Copy the listing word for word, starting at the line containing "What is the sum of the Open" and ending with the line containing "Is there any". Include both of those lines and omit the pictures.

GIVEN INFORMATION:
⟨

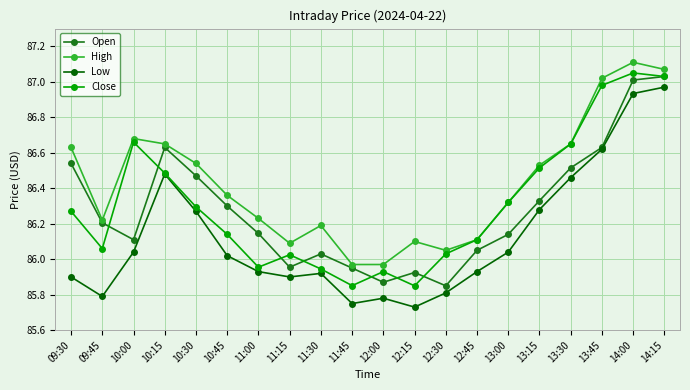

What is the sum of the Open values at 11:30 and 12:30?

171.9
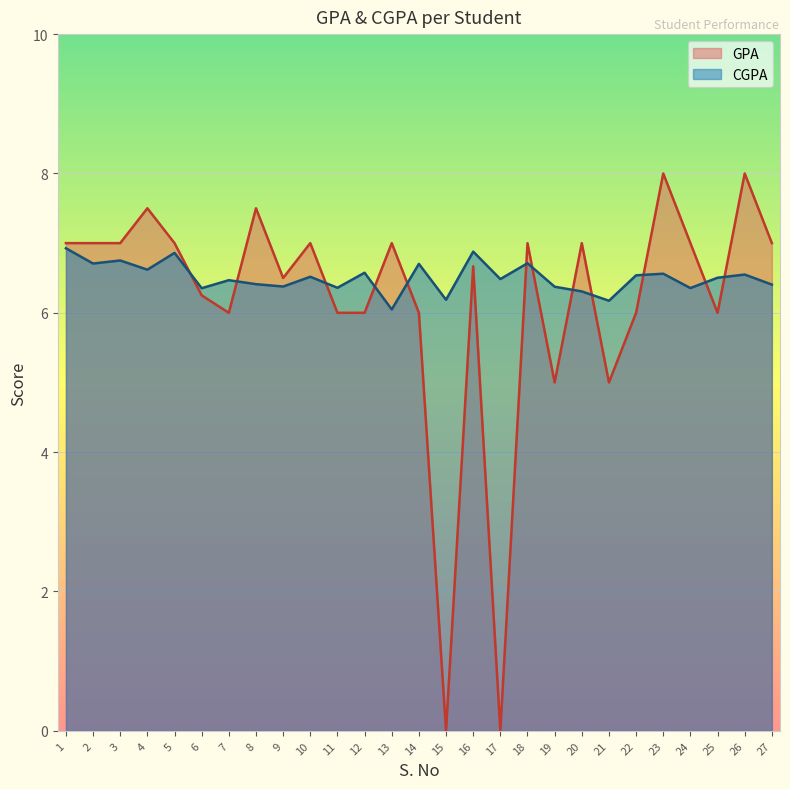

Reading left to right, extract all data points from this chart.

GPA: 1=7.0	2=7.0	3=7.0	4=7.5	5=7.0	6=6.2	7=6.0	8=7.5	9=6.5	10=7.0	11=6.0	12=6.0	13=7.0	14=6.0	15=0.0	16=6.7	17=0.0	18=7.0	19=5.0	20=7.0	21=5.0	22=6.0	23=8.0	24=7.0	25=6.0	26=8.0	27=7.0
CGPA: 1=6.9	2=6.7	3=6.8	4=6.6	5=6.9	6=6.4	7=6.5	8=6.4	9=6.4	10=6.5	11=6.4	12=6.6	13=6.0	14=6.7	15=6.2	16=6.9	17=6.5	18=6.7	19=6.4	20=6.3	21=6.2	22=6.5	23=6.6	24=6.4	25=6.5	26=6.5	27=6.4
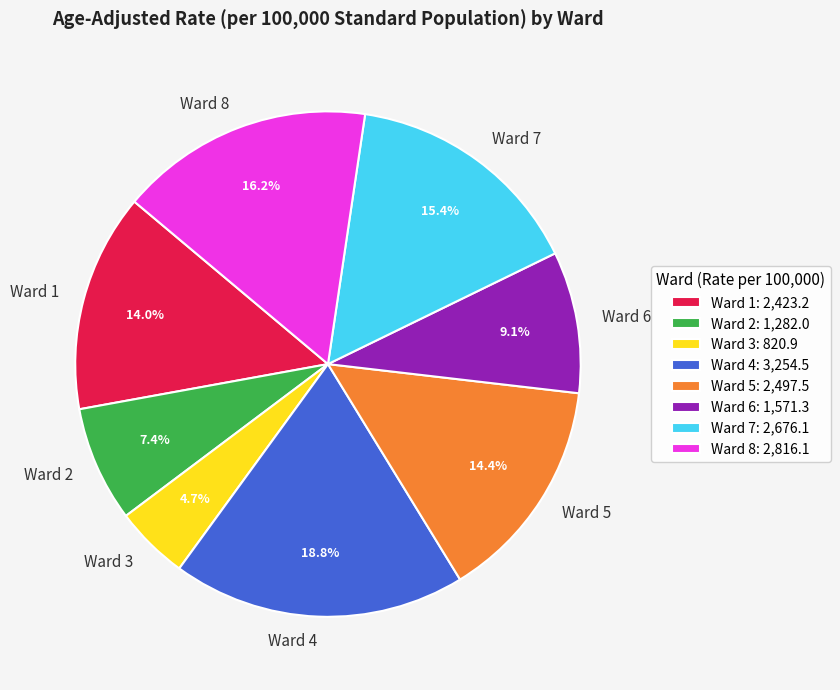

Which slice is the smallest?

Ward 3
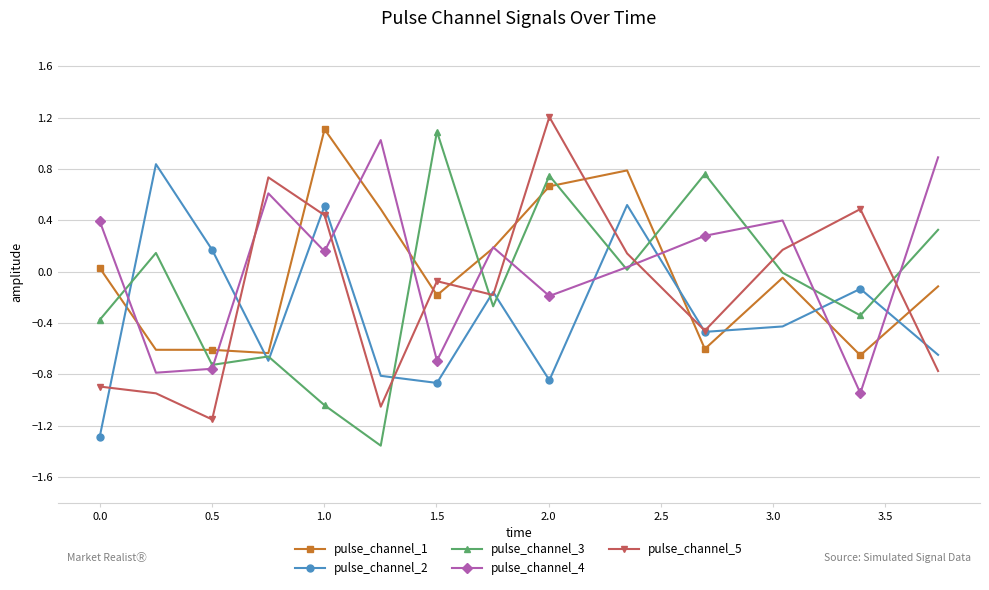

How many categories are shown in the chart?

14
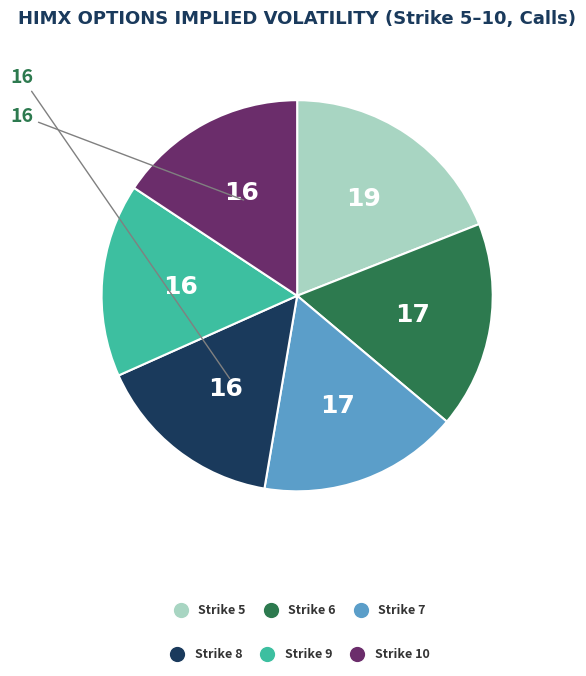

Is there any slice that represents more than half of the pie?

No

⟩
⟨

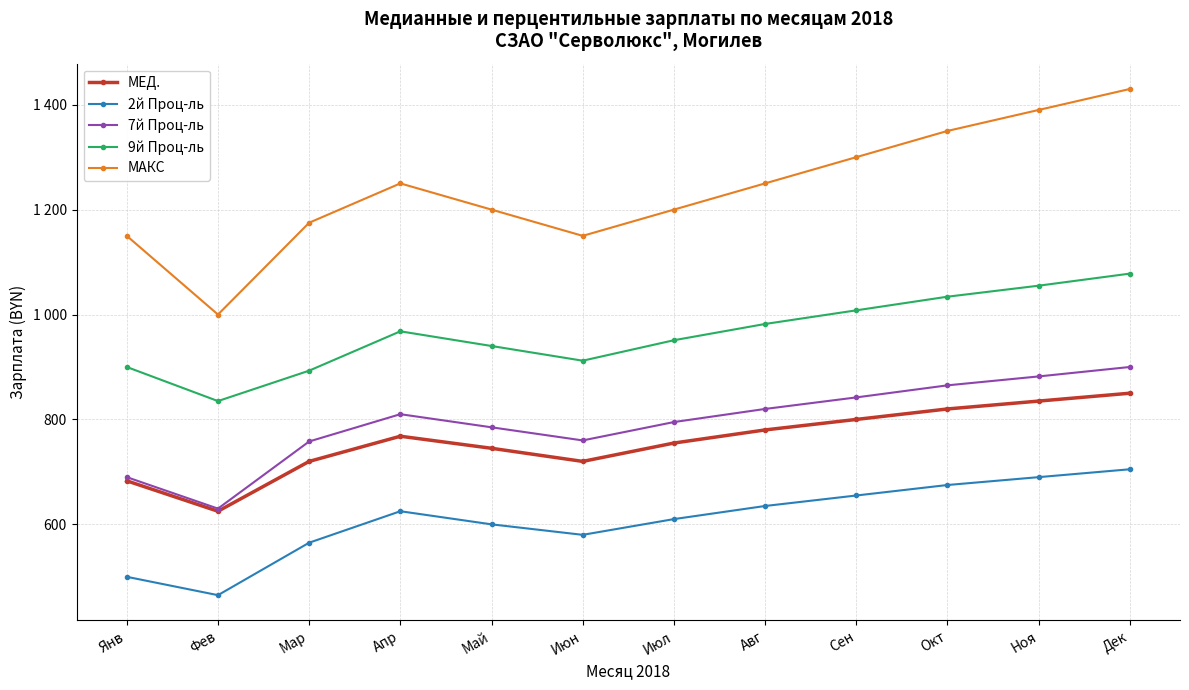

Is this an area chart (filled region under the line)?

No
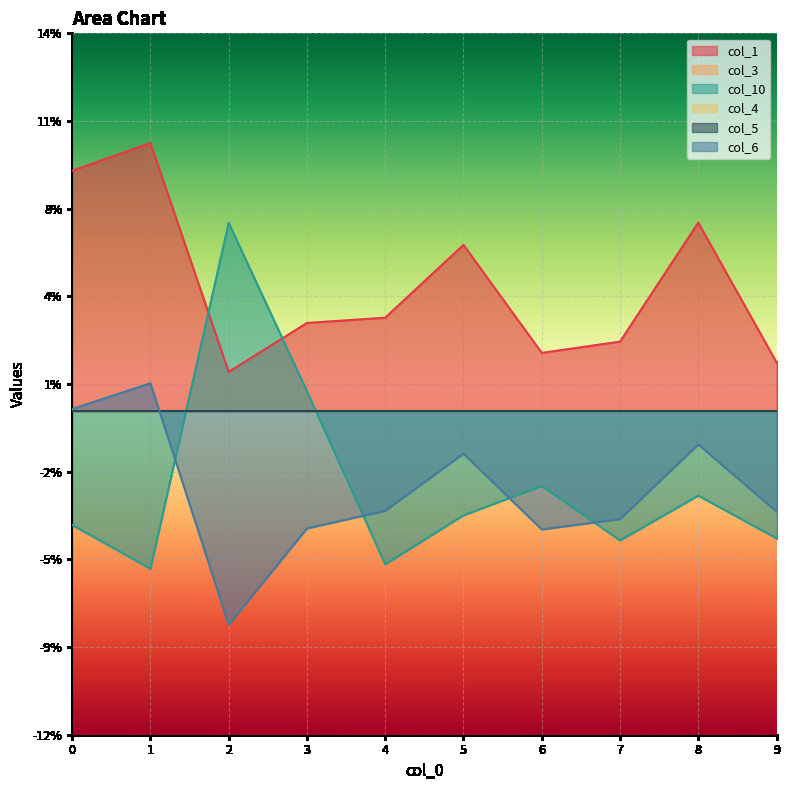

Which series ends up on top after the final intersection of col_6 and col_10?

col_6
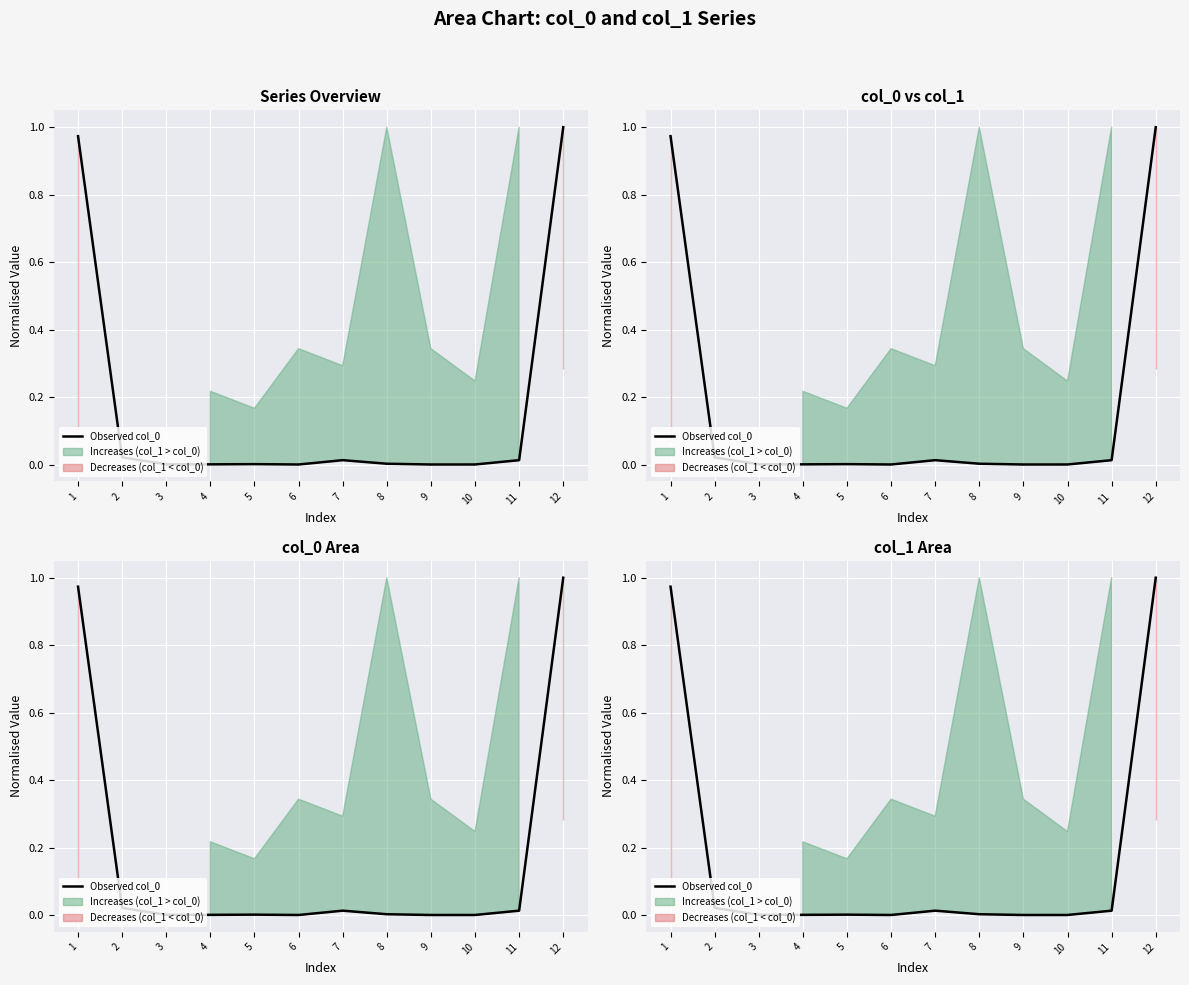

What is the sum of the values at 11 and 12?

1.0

⟩
⟨

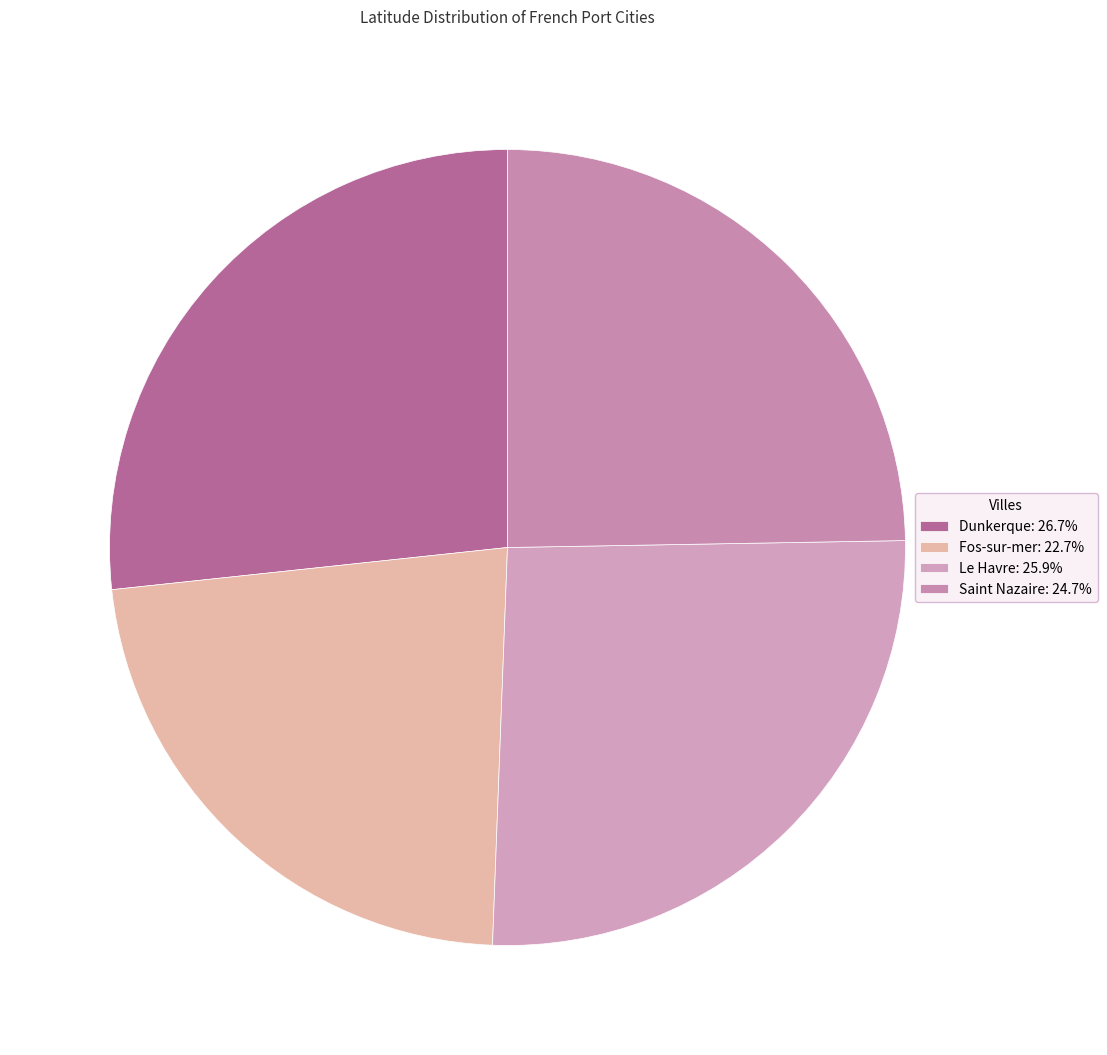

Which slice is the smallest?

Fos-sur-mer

⟩

YOUR SOLUTION:
What is the sum of the Open values at 11:30 and 12:30?

171.9

Reading left to right, extract all data points from this chart.

GPA: 1=7.0	2=7.0	3=7.0	4=7.5	5=7.0	6=6.2	7=6.0	8=7.5	9=6.5	10=7.0	11=6.0	12=6.0	13=7.0	14=6.0	15=0.0	16=6.7	17=0.0	18=7.0	19=5.0	20=7.0	21=5.0	22=6.0	23=8.0	24=7.0	25=6.0	26=8.0	27=7.0
CGPA: 1=6.9	2=6.7	3=6.8	4=6.6	5=6.9	6=6.4	7=6.5	8=6.4	9=6.4	10=6.5	11=6.4	12=6.6	13=6.0	14=6.7	15=6.2	16=6.9	17=6.5	18=6.7	19=6.4	20=6.3	21=6.2	22=6.5	23=6.6	24=6.4	25=6.5	26=6.5	27=6.4

Which slice is the smallest?

Ward 3

How many categories are shown in the chart?

14

Is there any slice that represents more than half of the pie?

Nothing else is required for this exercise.